Task
Gather every line below that contains the string "typed", copying each one in full.

=== Dataset excerpts ===

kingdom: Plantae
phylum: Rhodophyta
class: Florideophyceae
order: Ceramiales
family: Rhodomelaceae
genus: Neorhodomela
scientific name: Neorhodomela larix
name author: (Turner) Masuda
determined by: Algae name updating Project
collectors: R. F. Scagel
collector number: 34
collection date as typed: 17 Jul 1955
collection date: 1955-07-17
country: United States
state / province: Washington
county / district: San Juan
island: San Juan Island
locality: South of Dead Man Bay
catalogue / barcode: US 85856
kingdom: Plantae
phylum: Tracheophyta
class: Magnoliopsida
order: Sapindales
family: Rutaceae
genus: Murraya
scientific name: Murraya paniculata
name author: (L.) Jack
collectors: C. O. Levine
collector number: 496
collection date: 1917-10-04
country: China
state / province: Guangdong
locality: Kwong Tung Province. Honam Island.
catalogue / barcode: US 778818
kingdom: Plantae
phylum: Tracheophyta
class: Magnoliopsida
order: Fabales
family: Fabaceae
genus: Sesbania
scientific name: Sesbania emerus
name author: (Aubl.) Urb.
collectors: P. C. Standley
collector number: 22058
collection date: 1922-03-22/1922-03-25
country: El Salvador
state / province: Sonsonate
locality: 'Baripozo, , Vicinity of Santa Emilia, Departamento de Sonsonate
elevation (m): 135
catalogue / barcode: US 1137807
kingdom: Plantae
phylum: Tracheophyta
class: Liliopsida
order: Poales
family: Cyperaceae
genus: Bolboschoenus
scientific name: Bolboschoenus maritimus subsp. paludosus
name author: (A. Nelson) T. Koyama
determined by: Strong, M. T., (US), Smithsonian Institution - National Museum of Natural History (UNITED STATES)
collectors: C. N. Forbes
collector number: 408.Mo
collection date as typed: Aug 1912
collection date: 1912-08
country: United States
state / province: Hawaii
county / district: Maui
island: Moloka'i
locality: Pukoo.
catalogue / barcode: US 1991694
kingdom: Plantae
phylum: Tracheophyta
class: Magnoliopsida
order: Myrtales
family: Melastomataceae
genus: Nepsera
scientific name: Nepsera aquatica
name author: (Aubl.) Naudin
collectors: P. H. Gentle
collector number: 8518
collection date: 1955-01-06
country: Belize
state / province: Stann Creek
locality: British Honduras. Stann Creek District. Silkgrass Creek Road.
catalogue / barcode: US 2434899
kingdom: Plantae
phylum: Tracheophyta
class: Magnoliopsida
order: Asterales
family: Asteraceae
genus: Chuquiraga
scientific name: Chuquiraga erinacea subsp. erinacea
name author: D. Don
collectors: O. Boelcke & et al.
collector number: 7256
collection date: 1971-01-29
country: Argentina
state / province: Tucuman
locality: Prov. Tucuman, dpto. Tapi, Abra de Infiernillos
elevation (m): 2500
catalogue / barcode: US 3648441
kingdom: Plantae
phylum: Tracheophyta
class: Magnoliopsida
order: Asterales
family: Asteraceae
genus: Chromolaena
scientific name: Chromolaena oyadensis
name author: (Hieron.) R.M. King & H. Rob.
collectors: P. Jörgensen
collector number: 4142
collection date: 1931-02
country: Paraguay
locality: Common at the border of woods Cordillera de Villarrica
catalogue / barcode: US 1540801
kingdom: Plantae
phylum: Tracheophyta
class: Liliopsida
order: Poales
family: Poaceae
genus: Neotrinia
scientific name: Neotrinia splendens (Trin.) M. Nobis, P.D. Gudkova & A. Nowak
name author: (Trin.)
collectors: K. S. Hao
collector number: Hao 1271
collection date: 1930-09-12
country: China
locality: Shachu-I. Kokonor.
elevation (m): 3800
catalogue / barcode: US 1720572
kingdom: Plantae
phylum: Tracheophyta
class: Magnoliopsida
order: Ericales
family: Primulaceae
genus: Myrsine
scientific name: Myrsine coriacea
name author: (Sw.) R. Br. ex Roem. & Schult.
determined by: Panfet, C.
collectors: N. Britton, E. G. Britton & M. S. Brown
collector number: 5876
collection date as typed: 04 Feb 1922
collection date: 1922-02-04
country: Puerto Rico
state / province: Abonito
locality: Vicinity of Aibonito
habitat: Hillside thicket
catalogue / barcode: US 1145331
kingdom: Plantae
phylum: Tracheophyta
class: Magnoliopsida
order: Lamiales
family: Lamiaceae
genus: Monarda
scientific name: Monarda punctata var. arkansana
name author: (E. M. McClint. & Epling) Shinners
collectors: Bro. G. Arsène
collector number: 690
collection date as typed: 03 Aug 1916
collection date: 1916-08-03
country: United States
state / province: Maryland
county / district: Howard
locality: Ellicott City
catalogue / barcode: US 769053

===

Task answer
collection date as typed: 17 Jul 1955
collection date as typed: Aug 1912
collection date as typed: 04 Feb 1922
collection date as typed: 03 Aug 1916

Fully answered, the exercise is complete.